Top of Excerpted text

DeAngelo performed the Doll in Petrushka with Rudolf Nureyev at New York State Theater (currently David H. Koch Theater). In the mid-1980s, she was a member of the Frankfurt Ballet under directorship of William Forsythe.

In 1976, she competed in the International Ballet Competition in Varna, Bulgaria, where she received a special award for technical excellence. She was the featured dancer in a TV documentary special on CBS. At the competition, she met the legendary ballerina Alicia Alonso, and was invited to perform at her International Ballet Festival in Havanna, Cuba. She later created works for the company.

Throughout her performing career, DeAngelo worked internationally as a guest artist dancing the classical ballets such as Coppelia, Giselle, Swan Lake, and Sleeping Beauty with various ballet companies including the Royal Winnipeg Ballet and Royal Ballet of Flanders and The National Ballet of Cuba; festivals including Jacob's Pillow; and independent tours such as Stars of American Ballet (dancing with Danilo Radojevic and Fernando Bujones), Stars of World Ballet in Australia, dancing with both Danilo Radojevic and Fernando Bujones in Le Corsaire, Flames of Paris and Don Quixote pas de deux; and alongside other talent including Margot Fonteyn, Peter Breuer, Wayne Eagling, Flemming Flindt, Maina Gielgud, Cynthia Gregory, Birgit Keil, Māris Liepa, Yoko Morishita, Merle Park, and David Wall; and Dance, Dance, Dance Canadian tour with Frank Augustyn.

In 1980, DeAngelo was featured in a dance film about Anna Pavlova called Pavlova: A Tribute to the Legendary Ballerina (1982).

In 1989, DeAngelo performed on Sesame Street with James "Skeeter Rabbit" Higgins in a duet created by Toni Basil called Stop Dancing.

Bottom of Excerpted text

**Work order A:**
What award did DeAngelo receive at the 1976 International Ballet Competition, according to the text on her dance career?
**Work order B:**
Reproduce the part of the text on DeAngelo's dance career that starts at "In 1976, she" and ends at "for the company.", with no changes.

Top of Listed records

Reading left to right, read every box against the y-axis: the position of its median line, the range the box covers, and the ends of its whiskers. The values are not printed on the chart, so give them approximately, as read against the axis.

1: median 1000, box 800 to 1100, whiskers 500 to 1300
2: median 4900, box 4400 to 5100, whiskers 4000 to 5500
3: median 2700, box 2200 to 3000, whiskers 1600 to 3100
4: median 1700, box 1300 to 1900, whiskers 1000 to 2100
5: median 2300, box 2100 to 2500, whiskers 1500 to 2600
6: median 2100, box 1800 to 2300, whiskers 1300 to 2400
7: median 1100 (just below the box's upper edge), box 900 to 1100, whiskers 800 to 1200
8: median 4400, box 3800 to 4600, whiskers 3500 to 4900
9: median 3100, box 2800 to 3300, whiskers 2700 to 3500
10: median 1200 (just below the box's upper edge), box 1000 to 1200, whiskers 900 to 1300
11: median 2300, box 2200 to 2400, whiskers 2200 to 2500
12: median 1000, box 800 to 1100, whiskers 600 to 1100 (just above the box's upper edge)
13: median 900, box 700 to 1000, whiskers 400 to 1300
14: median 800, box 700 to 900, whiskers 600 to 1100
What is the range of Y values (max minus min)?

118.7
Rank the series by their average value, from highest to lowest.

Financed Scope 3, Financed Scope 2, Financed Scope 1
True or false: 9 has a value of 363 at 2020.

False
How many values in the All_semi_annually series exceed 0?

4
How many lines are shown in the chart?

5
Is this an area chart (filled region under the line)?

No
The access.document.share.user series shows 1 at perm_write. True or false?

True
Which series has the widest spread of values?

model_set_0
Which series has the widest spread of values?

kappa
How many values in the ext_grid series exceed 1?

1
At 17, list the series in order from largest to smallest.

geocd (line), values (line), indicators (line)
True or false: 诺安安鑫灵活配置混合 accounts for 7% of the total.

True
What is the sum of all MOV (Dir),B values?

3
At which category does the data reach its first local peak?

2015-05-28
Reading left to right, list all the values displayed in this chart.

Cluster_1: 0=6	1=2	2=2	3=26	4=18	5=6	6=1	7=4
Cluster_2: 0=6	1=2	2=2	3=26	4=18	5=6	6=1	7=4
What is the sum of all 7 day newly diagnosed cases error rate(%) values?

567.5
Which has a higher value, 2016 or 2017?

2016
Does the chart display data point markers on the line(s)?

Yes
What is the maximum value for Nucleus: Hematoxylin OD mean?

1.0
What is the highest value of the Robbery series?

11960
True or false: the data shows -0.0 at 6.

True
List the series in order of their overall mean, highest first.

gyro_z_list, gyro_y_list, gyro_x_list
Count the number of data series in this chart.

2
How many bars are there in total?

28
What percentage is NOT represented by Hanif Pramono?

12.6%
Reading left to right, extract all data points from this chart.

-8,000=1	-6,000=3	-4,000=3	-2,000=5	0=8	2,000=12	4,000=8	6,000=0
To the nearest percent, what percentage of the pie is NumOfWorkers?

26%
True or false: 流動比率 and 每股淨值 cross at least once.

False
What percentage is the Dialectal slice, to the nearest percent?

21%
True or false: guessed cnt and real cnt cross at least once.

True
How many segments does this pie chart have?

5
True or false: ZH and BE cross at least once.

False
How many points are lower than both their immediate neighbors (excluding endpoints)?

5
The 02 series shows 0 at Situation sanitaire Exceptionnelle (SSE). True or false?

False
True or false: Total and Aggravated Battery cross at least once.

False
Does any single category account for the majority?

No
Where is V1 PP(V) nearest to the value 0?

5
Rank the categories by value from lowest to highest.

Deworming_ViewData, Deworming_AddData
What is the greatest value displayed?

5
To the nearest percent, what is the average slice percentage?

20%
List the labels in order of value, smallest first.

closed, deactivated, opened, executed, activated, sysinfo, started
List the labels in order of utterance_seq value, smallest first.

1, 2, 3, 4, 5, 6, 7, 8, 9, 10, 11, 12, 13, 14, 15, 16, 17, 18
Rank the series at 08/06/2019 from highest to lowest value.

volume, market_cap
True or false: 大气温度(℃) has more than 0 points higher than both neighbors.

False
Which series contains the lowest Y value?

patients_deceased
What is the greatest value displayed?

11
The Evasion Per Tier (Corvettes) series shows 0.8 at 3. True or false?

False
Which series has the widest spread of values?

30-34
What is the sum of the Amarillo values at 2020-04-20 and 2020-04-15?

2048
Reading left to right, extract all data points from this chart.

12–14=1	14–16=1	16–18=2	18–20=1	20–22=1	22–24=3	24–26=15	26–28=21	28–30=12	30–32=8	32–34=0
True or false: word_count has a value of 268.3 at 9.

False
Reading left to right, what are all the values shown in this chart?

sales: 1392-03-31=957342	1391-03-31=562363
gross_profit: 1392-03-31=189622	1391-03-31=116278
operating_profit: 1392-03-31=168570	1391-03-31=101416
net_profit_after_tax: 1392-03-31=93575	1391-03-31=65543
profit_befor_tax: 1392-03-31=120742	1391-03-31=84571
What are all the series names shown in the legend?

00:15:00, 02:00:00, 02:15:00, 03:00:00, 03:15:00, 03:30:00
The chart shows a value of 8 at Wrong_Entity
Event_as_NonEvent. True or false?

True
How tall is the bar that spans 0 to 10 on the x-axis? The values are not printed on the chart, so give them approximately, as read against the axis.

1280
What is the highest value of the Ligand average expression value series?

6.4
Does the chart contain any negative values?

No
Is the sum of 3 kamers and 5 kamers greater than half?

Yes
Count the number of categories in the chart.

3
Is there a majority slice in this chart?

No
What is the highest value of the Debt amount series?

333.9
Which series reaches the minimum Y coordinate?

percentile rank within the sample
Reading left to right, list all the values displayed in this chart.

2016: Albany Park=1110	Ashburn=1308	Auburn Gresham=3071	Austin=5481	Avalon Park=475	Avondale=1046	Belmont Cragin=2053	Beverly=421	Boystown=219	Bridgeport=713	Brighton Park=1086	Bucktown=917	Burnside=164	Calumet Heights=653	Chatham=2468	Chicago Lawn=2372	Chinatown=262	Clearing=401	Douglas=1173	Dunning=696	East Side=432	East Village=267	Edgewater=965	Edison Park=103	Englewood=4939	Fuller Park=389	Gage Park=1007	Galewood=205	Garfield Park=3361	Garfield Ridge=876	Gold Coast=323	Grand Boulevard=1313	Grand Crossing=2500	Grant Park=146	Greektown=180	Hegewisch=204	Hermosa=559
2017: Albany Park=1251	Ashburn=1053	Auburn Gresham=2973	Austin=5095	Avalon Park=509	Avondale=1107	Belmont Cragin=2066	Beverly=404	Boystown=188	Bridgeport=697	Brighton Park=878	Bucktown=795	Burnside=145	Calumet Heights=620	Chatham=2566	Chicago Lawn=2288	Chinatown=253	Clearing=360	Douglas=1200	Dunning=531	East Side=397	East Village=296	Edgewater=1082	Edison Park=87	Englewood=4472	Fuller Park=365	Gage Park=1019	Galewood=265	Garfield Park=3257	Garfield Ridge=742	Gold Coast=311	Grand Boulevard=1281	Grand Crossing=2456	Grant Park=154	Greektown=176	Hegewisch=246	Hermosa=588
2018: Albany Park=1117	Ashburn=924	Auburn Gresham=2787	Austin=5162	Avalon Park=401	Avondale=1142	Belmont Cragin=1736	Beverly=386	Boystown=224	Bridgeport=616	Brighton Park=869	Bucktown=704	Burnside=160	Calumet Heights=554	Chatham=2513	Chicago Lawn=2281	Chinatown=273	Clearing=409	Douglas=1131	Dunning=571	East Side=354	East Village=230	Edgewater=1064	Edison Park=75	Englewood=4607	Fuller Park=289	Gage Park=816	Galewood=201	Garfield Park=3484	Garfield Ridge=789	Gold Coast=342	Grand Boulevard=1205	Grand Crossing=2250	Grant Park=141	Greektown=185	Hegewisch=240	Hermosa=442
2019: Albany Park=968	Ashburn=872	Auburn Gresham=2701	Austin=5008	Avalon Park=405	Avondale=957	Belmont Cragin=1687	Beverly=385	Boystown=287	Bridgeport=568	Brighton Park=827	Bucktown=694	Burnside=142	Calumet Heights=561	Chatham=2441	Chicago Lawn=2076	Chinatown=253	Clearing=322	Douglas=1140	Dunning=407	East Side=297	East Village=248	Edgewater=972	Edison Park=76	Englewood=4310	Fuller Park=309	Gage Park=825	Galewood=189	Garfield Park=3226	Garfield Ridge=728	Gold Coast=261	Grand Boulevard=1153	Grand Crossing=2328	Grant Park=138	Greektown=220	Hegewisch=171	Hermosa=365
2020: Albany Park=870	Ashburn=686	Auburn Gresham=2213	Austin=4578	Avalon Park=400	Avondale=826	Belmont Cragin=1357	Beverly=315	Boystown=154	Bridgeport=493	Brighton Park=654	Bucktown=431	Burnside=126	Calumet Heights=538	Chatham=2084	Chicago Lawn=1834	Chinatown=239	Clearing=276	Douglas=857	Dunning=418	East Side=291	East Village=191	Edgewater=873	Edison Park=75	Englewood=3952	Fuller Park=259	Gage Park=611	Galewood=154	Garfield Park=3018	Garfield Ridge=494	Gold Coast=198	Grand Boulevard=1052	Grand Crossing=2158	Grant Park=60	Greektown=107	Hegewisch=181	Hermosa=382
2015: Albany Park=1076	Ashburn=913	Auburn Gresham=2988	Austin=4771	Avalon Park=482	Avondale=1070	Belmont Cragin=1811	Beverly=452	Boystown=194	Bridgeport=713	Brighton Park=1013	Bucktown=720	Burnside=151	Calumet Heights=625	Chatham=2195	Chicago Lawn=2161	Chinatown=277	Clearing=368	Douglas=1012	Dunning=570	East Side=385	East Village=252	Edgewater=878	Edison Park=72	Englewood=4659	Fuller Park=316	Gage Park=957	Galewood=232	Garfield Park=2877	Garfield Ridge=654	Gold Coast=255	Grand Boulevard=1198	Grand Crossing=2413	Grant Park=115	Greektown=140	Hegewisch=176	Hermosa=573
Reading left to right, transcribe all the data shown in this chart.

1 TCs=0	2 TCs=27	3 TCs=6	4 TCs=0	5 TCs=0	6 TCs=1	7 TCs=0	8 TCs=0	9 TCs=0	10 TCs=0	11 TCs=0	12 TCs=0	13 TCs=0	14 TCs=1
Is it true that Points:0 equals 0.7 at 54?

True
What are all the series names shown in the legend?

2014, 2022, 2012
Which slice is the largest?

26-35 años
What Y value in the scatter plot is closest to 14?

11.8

Bottom of Listed records

**Task answer A:**
She received a special award for technical excellence.

**Task answer B:**
In 1976, she competed in the International Ballet Competition in Varna, Bulgaria, where she received a special award for technical excellence. She was the featured dancer in a TV documentary special on CBS. At the competition, she met the legendary ballerina Alicia Alonso, and was invited to perform at her International Ballet Festival in Havanna, Cuba. She later created works for the company.